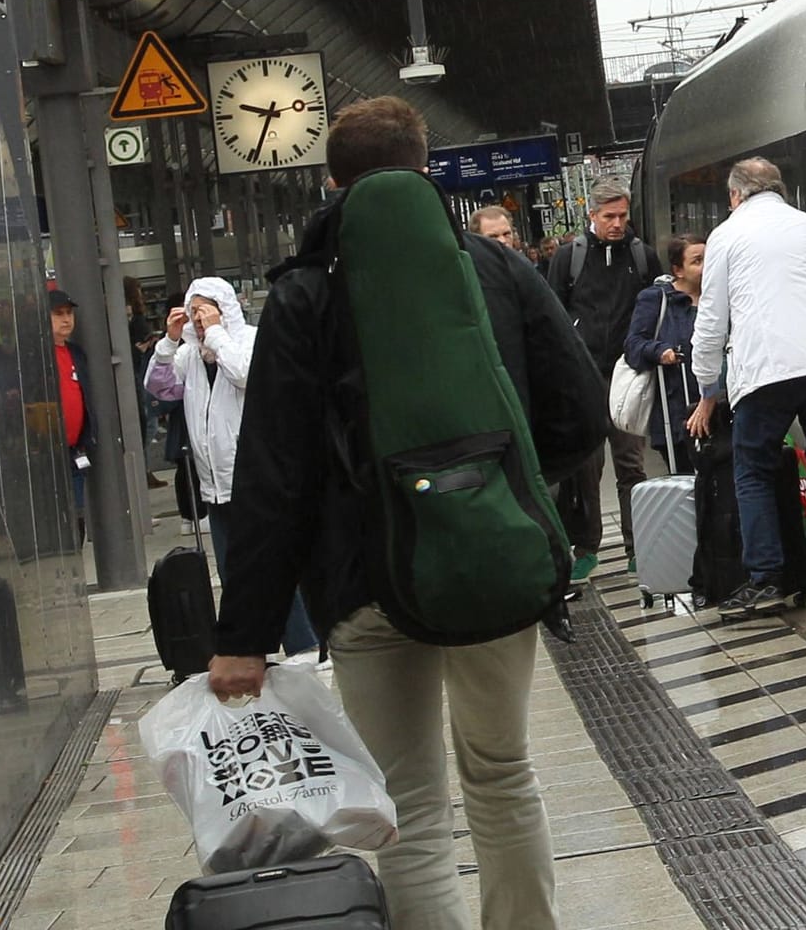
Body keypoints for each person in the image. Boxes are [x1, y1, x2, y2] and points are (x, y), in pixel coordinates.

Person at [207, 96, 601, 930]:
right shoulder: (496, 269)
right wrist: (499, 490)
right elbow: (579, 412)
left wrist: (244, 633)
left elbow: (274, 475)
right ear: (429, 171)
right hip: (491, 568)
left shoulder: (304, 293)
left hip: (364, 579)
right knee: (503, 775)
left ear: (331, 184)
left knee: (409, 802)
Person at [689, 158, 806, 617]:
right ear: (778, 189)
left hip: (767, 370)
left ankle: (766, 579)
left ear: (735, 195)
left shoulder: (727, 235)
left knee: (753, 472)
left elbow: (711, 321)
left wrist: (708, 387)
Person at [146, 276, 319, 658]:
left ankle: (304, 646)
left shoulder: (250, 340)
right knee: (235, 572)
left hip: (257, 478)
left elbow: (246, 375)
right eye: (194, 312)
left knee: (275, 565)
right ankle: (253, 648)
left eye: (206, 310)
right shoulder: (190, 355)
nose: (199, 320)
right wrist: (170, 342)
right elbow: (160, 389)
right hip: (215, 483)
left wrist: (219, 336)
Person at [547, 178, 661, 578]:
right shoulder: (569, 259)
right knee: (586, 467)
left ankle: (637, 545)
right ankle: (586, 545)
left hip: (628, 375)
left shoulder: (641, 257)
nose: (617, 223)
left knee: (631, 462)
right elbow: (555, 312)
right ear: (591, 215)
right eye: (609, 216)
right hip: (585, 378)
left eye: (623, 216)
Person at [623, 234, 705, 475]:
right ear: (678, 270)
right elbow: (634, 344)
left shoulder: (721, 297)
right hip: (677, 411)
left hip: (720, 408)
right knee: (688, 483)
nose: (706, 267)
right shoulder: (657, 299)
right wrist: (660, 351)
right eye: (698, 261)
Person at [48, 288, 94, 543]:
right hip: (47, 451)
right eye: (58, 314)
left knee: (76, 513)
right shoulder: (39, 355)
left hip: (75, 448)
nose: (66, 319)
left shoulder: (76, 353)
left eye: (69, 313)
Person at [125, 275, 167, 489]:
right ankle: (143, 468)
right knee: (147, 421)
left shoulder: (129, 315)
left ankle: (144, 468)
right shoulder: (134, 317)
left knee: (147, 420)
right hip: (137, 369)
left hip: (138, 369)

_____

Exercise description: Each line, starting with the one containing "right knee: (688, 483)" and ending with the last line of the records above, should be reproduced exactly.

Written response:
right knee: (688, 483)
nose: (706, 267)
right shoulder: (657, 299)
right wrist: (660, 351)
right eye: (698, 261)
Person at [48, 288, 94, 543]:
right hip: (47, 451)
right eye: (58, 314)
left knee: (76, 513)
right shoulder: (39, 355)
left hip: (75, 448)
nose: (66, 319)
left shoulder: (76, 353)
left eye: (69, 313)
Person at [125, 275, 167, 489]:
right ankle: (143, 468)
right knee: (147, 421)
left shoulder: (129, 315)
left ankle: (144, 468)
right shoulder: (134, 317)
left knee: (147, 420)
right hip: (137, 369)
left hip: (138, 369)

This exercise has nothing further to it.